Buckley's mysterious "golf balls" uncovered

  • Published
  • By Airman Emily E. Amyotte
  • 460th Space Wing Public Affairs
Many people know Buckley Air Force Base as the home of missile warning. However, some may only recognize the large "golf balls" clustered across the horizon. Some say that hidden within the giant spheres are top-secret spy missions taking place or scenes you might see from a science fiction movie -- maybe even alien spacecraft.

But that's not the case. Those "golf balls" play a vital role in Buckley's mission. They are radomes that house satellite dishes and other crucial space equipment.

The purpose of the giant spheres is to protect the equipment from Colorado's always-changing weather. Without this protective shell around the satellite dishes, the Airmen could not properly complete their jobs in all weather situations and circumstances.

"Their primary purpose is to protect the antennas from weather," said Senior Airman Matthew, 460th Space Communication Squadron satellite readout station crew chief. "Before we had the radomes, we had to have a de-icer on the antenna dish so it would melt it down."

Senior Airman Ryan, 460th Space Communication Squadron radio frequency transmission journeyman, agreed that the radomes are vital to Buckley's mission because of the protection they give to the equipment.

"The radomes protect the satellite antennas from harsh weather conditions such as snow, rain and high winds," Ryan said. "Since we have some antennas on Buckley Air Force Base that have been in use since 1973 and the weather in Colorado is always changing, the radomes play a key role in our mission as maintainers and for missile guides and warning systems mission success."

The larger radomes are made up of more than 800 tiles that weigh hundreds of pounds. Each tile is made of a composite material and frame that can withstand hurricane force winds of more than 90 miles per hour.

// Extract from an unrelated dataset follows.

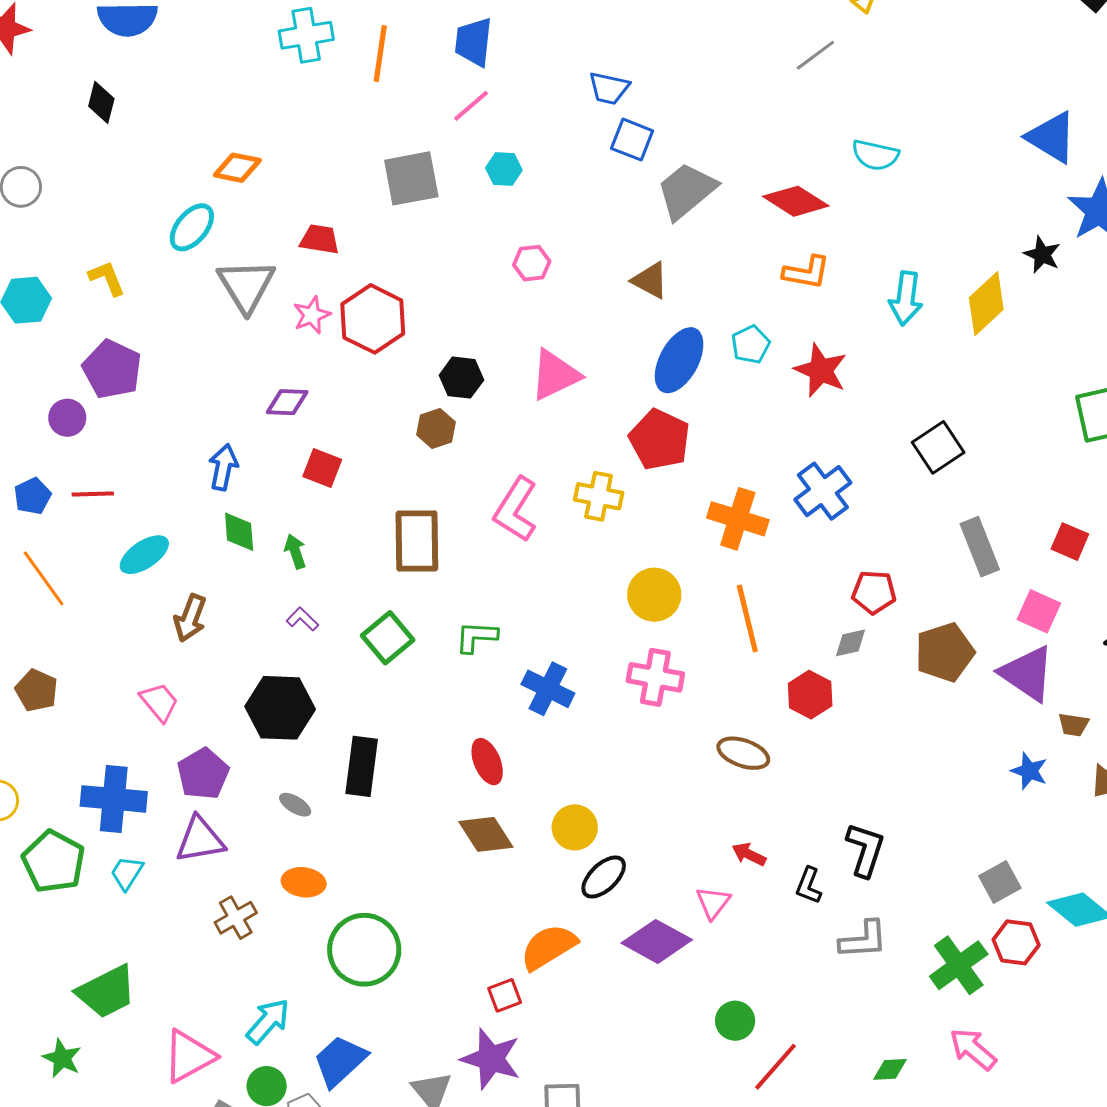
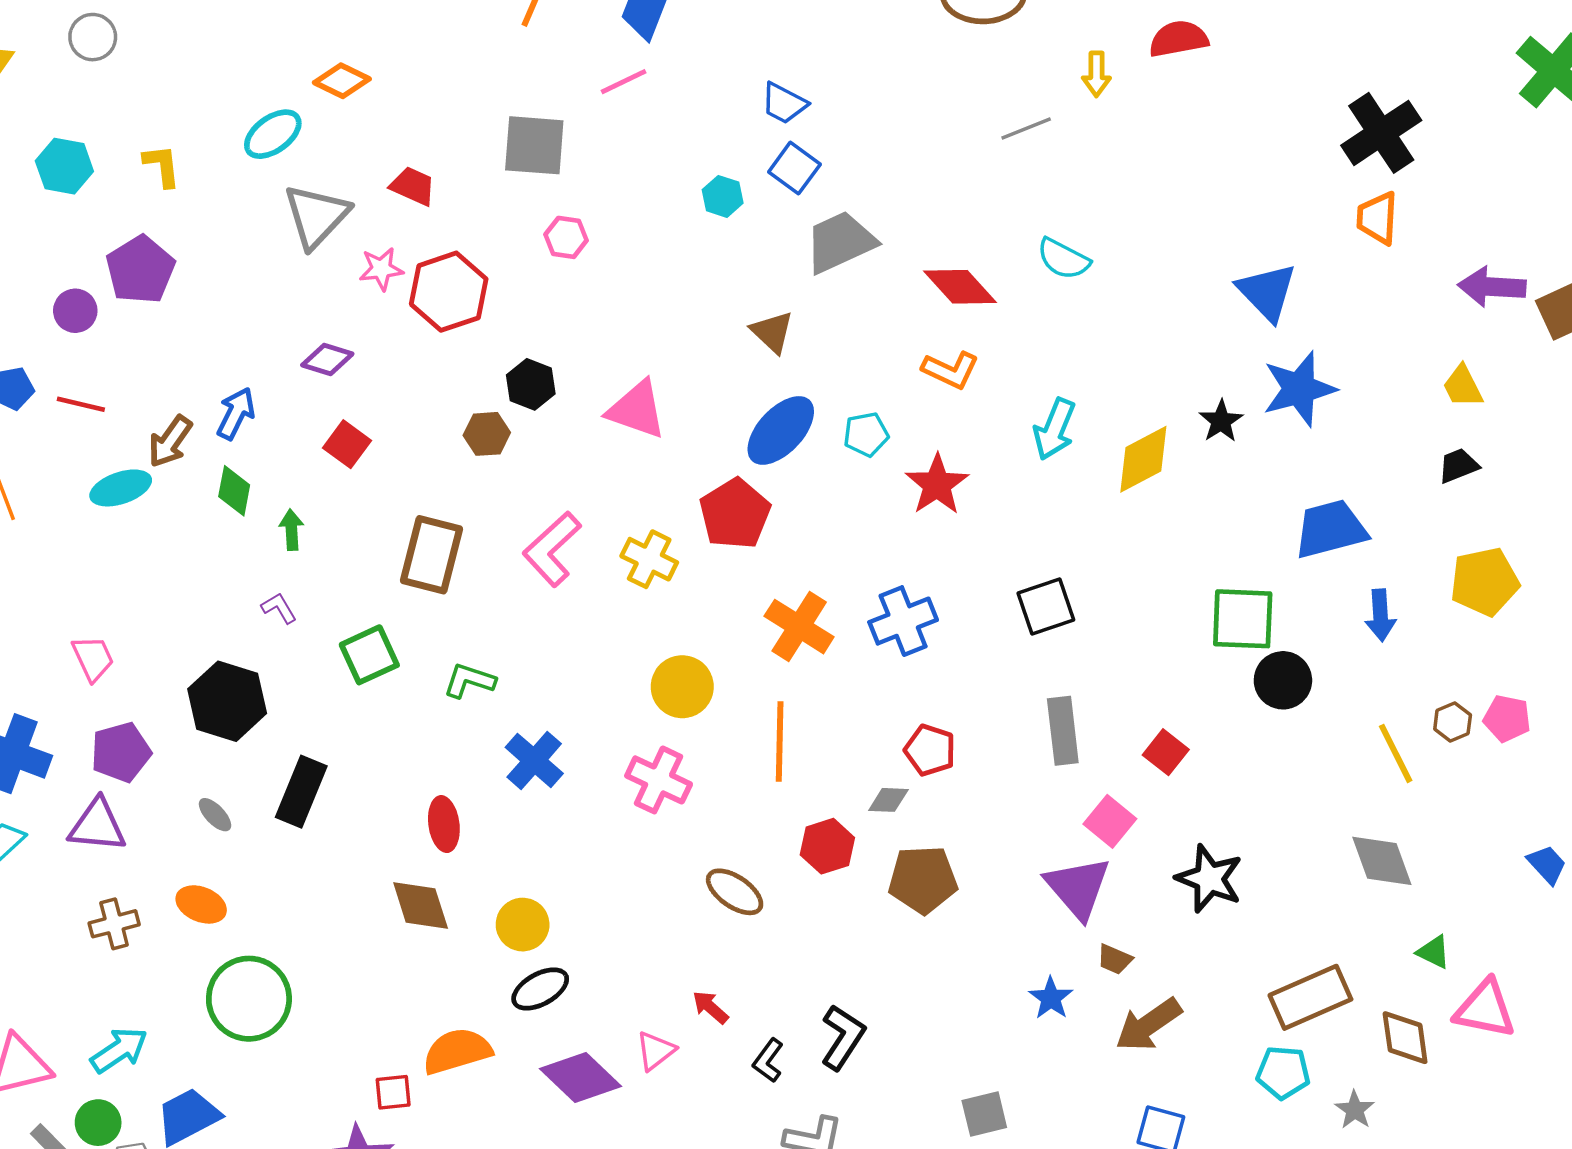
cyan hexagon: (504, 169) -> (723, 196), moved
pink hexagon: (532, 263) -> (566, 237), moved
pink triangle: (555, 375) -> (637, 410), turned 30
brown arrow: (190, 618) -> (170, 441), moved
brown pentagon: (945, 652) -> (923, 880), moved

"Not all radomes are the same or made of the same materials," Ryan said. "But they play a key role in the survivability and longevity of the antennas and mission success."

The radomes on Buckley house satellite network tracking and intelligence equipment. There are more many Team Buckley members who work directly with these giant spheres; but all of Team Buckley, the community and allies worldwide rely on what's inside to ensure global security.

The dishes inside of the radomes communicate with satellites orbiting the earth and collect data for four national security mission areas: missile warning, missile defense, technical intelligence and battle space awareness.

The incoming data is then gathered and processed by the Aerospace Data Facility-Colorado and the 2nd Space Warning Squadron. This data can then be reported up to crucial agencies who need it.

These types of domes can be seen in many different locations other than Buckley. They come in varying sizes and materials, all used to shelter radars, communications systems, antennas and other equipment from harsh environments.

The radomes on Buckley Air Force Base, although not in a science fiction movie, make space communication possible. It is thanks to these "golf balls" that protect the valuable equipment within, that Buckley's mission remains a 24/7/365 operation.